Segment Start: RECORDS SUPPLIED
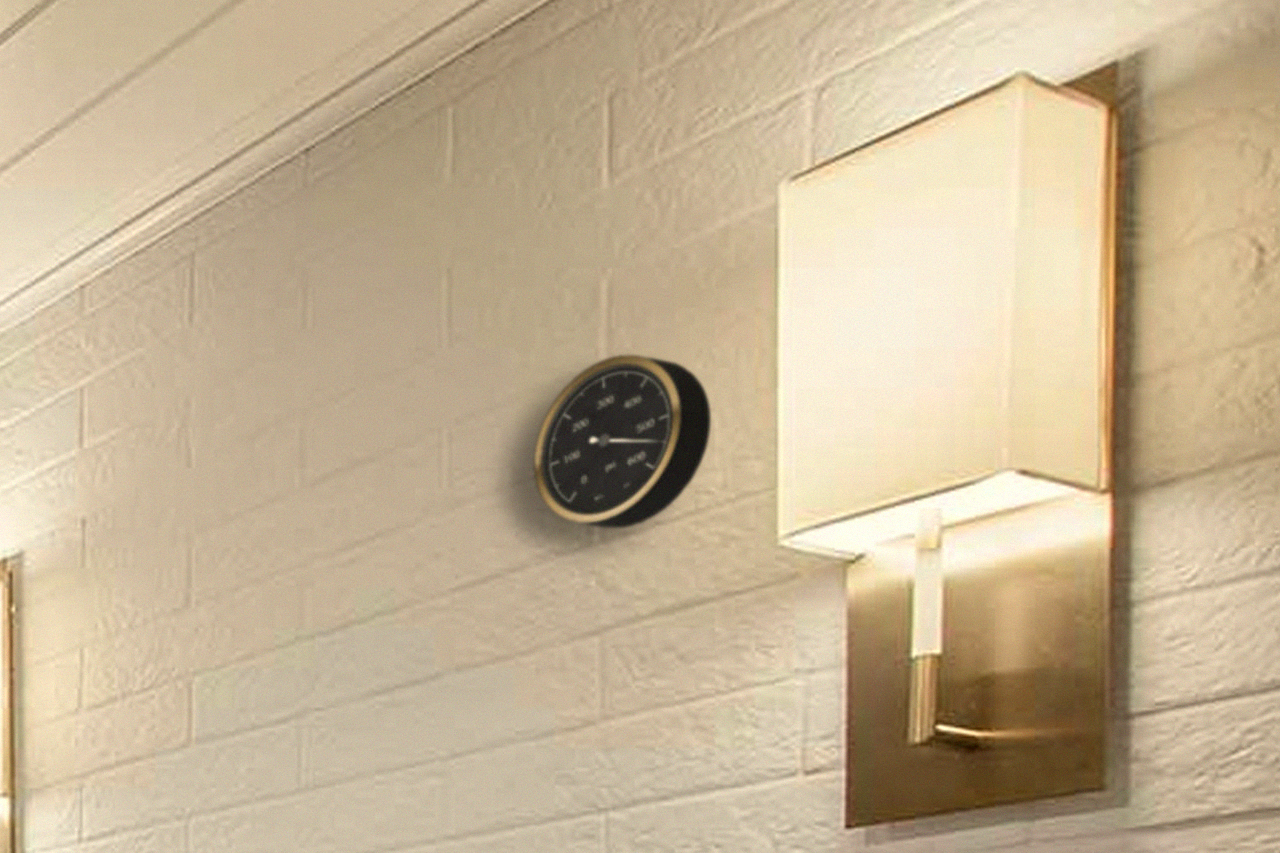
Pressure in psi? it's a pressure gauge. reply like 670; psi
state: 550; psi
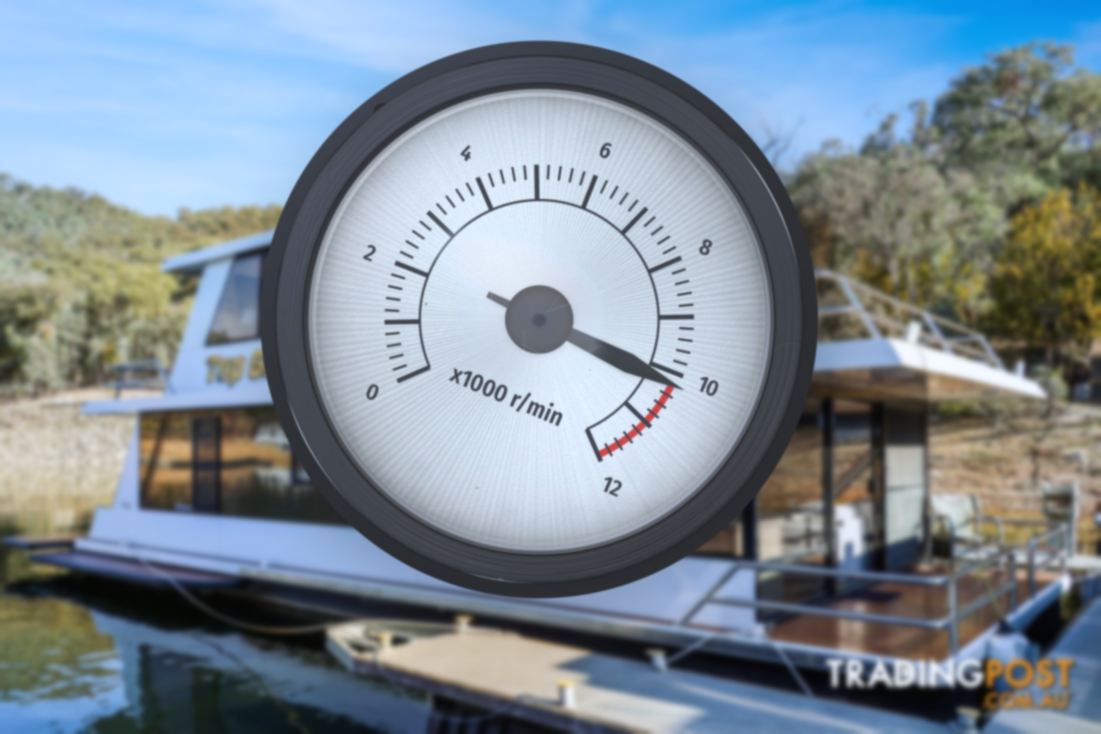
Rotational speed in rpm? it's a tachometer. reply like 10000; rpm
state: 10200; rpm
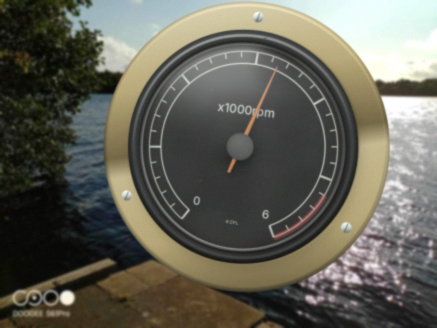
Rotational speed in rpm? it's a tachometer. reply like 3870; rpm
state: 3300; rpm
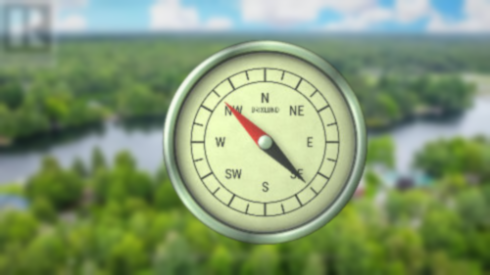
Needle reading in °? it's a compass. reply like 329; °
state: 315; °
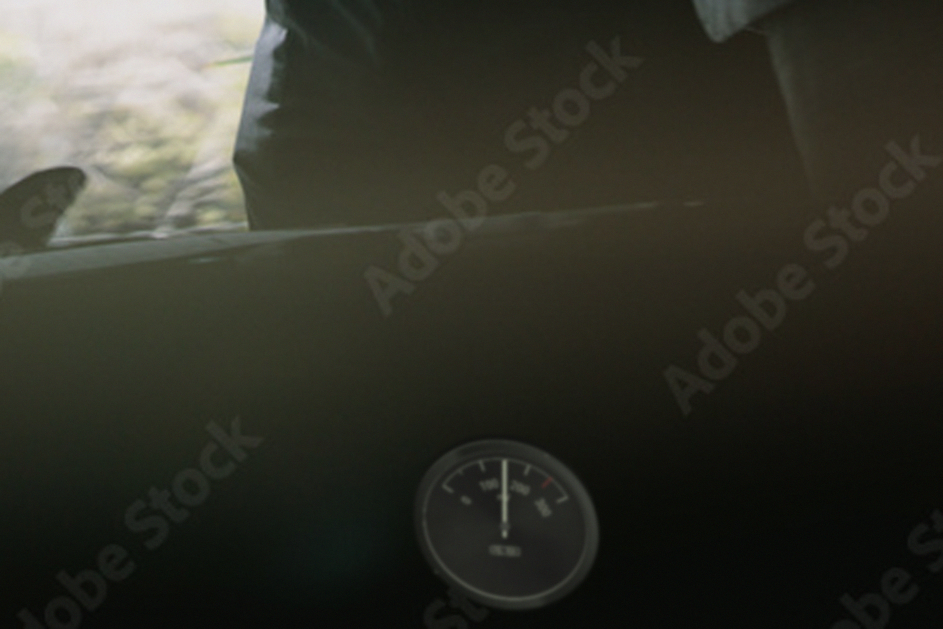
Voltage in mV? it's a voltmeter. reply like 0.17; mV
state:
Segment End: RECORDS SUPPLIED
*WHAT NEEDS TO BE DONE*
Reproduce verbatim the lines of the material from the one containing "Needle reading in" through the end of the material, omitting the pictures.

*COMPLETED TASK*
Needle reading in °? it's a compass. reply like 329; °
state: 315; °
Voltage in mV? it's a voltmeter. reply like 0.17; mV
state:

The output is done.